- **Task details**
Read the data, and whenever a line holds the word "Napoca", report that line.

Saved entries
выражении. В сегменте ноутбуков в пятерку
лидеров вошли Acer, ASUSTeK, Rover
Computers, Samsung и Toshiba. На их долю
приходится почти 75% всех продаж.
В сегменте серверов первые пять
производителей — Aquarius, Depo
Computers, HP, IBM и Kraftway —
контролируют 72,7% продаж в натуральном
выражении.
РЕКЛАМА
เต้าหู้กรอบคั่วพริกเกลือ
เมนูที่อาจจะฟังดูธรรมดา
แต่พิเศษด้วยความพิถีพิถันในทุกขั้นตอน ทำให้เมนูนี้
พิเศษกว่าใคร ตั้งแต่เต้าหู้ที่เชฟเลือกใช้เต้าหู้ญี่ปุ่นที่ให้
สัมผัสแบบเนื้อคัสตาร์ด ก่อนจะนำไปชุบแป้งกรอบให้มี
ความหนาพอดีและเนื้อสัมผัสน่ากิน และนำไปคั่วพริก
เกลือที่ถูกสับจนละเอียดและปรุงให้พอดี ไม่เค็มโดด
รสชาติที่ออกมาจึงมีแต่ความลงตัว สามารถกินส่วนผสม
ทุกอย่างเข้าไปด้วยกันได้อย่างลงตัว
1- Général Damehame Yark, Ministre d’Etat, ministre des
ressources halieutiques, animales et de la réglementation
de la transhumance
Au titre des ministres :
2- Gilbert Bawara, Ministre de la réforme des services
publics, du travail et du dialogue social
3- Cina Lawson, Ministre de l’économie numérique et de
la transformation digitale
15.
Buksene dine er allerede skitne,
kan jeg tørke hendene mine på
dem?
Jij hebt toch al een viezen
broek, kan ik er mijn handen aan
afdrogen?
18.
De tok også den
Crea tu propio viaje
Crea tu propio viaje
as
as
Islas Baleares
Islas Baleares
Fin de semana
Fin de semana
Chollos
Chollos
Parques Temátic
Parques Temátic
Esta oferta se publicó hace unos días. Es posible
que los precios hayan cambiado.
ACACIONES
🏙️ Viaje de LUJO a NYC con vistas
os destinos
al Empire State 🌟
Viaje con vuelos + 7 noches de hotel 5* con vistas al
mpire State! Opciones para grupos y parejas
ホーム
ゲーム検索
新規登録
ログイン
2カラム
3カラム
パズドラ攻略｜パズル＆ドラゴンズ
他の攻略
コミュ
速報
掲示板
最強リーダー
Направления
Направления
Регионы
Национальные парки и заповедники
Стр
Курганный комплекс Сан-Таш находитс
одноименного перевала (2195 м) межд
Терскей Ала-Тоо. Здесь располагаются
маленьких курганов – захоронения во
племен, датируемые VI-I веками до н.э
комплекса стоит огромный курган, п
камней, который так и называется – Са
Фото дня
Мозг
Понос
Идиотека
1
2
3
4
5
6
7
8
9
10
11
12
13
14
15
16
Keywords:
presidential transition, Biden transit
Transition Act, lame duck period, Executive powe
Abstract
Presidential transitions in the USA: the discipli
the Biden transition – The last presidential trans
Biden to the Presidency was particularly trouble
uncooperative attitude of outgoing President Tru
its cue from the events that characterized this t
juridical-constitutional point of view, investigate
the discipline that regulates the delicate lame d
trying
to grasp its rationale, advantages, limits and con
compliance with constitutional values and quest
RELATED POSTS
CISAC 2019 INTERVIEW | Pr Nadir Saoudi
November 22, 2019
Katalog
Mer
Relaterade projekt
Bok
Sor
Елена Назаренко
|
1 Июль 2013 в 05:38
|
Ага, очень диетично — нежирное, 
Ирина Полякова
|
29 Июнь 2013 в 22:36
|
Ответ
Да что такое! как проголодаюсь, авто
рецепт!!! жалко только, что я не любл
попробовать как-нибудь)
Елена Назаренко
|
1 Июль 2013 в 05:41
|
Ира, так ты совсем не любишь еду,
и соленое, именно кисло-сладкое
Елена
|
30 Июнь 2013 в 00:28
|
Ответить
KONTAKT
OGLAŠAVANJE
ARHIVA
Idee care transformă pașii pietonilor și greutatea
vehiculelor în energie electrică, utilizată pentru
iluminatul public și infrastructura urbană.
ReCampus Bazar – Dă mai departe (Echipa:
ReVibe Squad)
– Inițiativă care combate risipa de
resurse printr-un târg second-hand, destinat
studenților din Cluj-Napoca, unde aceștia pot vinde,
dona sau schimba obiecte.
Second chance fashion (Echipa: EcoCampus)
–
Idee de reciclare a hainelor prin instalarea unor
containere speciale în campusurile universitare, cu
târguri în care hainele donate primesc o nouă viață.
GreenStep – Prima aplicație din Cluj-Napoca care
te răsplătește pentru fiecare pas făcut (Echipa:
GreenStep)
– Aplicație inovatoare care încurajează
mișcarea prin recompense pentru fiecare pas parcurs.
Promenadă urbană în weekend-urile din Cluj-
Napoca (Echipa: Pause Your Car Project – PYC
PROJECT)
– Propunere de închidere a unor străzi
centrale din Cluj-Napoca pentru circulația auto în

- **Answer section**
studenților din Cluj-Napoca, unde aceștia pot vinde,
GreenStep – Prima aplicație din Cluj-Napoca care
Napoca (Echipa: Pause Your Car Project – PYC
centrale din Cluj-Napoca pentru circulația auto în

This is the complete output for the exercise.